[PROVIDED TEXT]:
[Start of section]

Run in Colab Download notebook

In [ ]:

# Install required packages
!pip install --upgrade --quiet playwright
!pip install --upgrade --quiet beautifulsoup4
!pip install --upgrade --quiet lxml
!pip install --upgrade --quiet html5lib
!pip install --upgrade --quiet pandas
!pip install --upgrade --quiet nest_asyncio

print('✓ Packages installed!')

Slides: browser-automation.pdf

In this example we are going to scrape board actions from the North Carolina State Bar Discipline Orders. Unlike last time, we're doing to be downloading a bunch of PDFs with details!

Traditionally Python programmers use BeautifulSoup to scrape content from the interent. Instead of being traditional, we're going to use Playwright, a browser automation tool! This means you actually control the browser! Filling out forms, clicking buttons, downloading documents... it's magic!!!✨✨✨

North Carolina State Bar Disclipline Orders¶

Filling out text inputs
Inspecting the page
Looping through inputs
Pagination
Downloading PDFs (using Firefox)

Installation¶

We need to install a few tools first! Remove the # and run the cell to install the Python packages and browsers that we'll need for our scraping adventure.

In [1]:

# %pip install --quiet lxml html5lib beautifulsoup4 pandas
# %pip install --quiet playwright
# !playwright install-deps
# !playwright install chromium firefox

And we'll set it up to be sure Playwright will work on Windows.

In [43]:

# Detect if we're running in Google Colab
import os
IN_COLAB = 'COLAB_GPU' in os.environ or 'COLAB_RELEASE_TAG' in os.environ

import platform
import asyncio
import nest_asyncio

if platform.system() == "Windows":
    asyncio.set_event_loop_policy(asyncio.WindowsProactorEventLoopPolicy())

try:
    asyncio.get_running_loop()
    nest_asyncio.apply()
except RuntimeError:
    pass

Opening up the browser and visiting our destination¶

We've been using Chromium (basically Chrome) for most of our exercises, but in this case we're using Firefox! Chromium for some reason sometimes gets blocked, while Firefox doesn't. Not sure why!

In [81]:

from playwright.async_api import async_playwright

# "Hey, open up a browser"
playwright = await async_playwright().start()

# Colab can't open a visible browser, so we run headless there
if IN_COLAB:
    use_headless = True
else:
    use_headless = False

browser = await playwright.firefox.launch(headless=use_headless)

# Create a new browser window
page = await browser.new_page()

In [82]:

await page.goto("https://www.ncbar.gov/lawyer-discipline/search-past-orders/orders-in-discipline-and-disability-cases/")

Out[82]:

<Response url='https://www.ncbar.gov/lawyer-discipline/search-past-orders/orders-in-discipline-and-disability-cases/' request=<Request url='https://www.ncbar.gov/lawyer-discipline/search-past-orders/orders-in-discipline-and-disability-cases/' method='GET'>>

In [67]:

from IPython.display import Image

Image(await page.screenshot())

[End of section]

[Collected data]:
[Start of section]

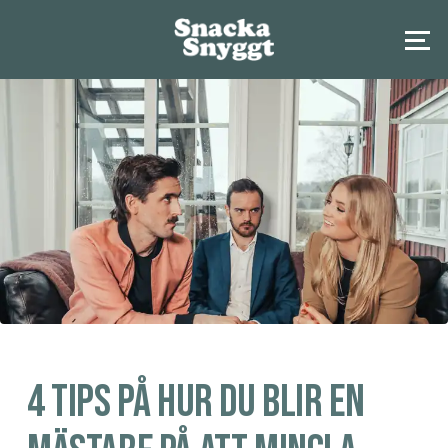
4 tips på hur du blir en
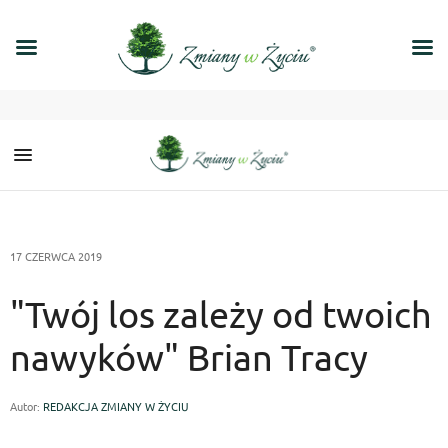
17 CZERWCA 2019
"Twój los zależy od twoich
nawyków" Brian Tracy
Autor:
REDAKCJA ZMIANY W ŻYCIU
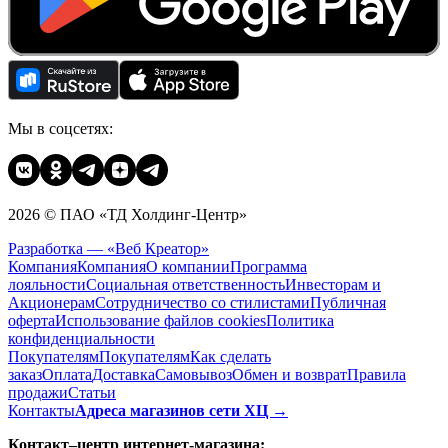
Мы в соцсетях:
2026 © ПАО «ТД Холдинг-Центр»
Разработка — «Веб Креатор»
Компания
Компания
О компании
Программа
лояльности
Социальная ответственность
Инвесторам и
Акционерам
Сотрудничество со стилистами
Публичная
оферта
Использование файлов cookies
Политика
конфиденциальности
Покупателям
Покупателям
Как сделать
заказ
Оплата
Доставка
Cамовывоз
Обмен и возврат
Правила
продажи
Статьи
Контакты
Адреса магазинов сети ХЦ →
Контакт–центр интернет-магазина:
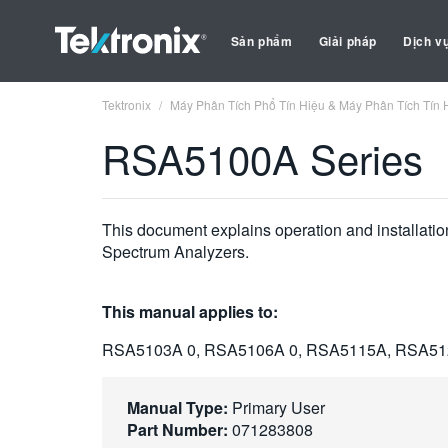
Sản phẩm
Giải pháp
Dịch v
Tektronix
Máy Phân Tích Phổ Tín Hiệu & Máy Phân Tích Tín 
RSA5100A Series
This document explains operation and installatio
Spectrum Analyzers.
This manual applies to:
RSA5103A 0, RSA5106A 0, RSA5115A, RSA5
Manual Type:
Primary User
Part Number:
071283808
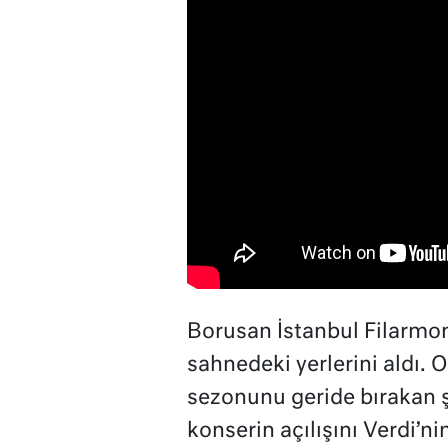
Borusan İstanbul Filarmoni
sahnedeki yerlerini aldı. O
sezonunu geride bırakan şe
konserin açılışını Verdi’n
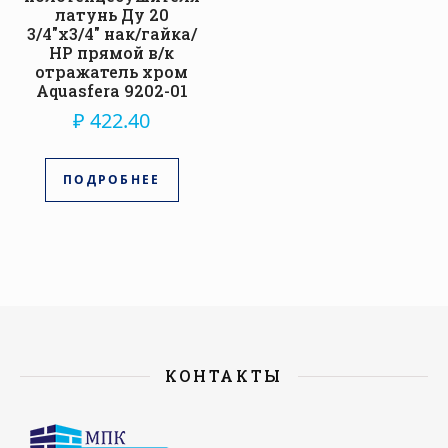
латунь Ду 20
3/4″x3/4″ нак/гайка/
НР прямой в/к
отражатель хром
Aquasfera 9202-01
₽
422.40
ПОДРОБНЕЕ
КОНТАКТЫ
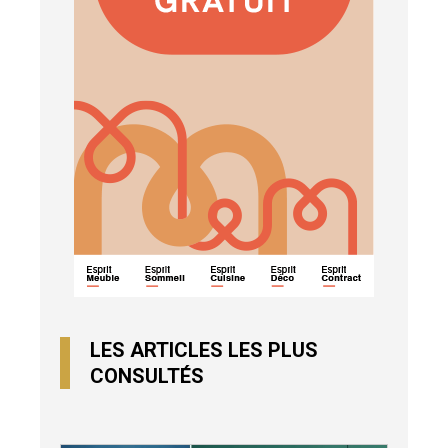
LES ARTICLES LES PLUS
CONSULTÉS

[End of section]

[EXERCISE TASKS]:
(a) Retype part of the Playwright tutorial, beginning at the words "Filling out text" and stopping after "our scraping adventure.".
(b) In the collected data entries, start at the line containing "латунь Ду 20" and go through the end of the entries. Rewrite those lines with "хром" changed to "никель" and leave out the pictures.

[RESPONSES TO THE EXERCISE]:
(a)
Filling out text inputs
Inspecting the page
Looping through inputs
Pagination
Downloading PDFs (using Firefox)

Installation¶

We need to install a few tools first! Remove the # and run the cell to install the Python packages and browsers that we'll need for our scraping adventure.

(b)
латунь Ду 20
3/4″x3/4″ нак/гайка/
НР прямой в/к
отражатель никель
Aquasfera 9202-01
₽
422.40
ПОДРОБНЕЕ
КОНТАКТЫ
LES ARTICLES LES PLUS
CONSULTÉS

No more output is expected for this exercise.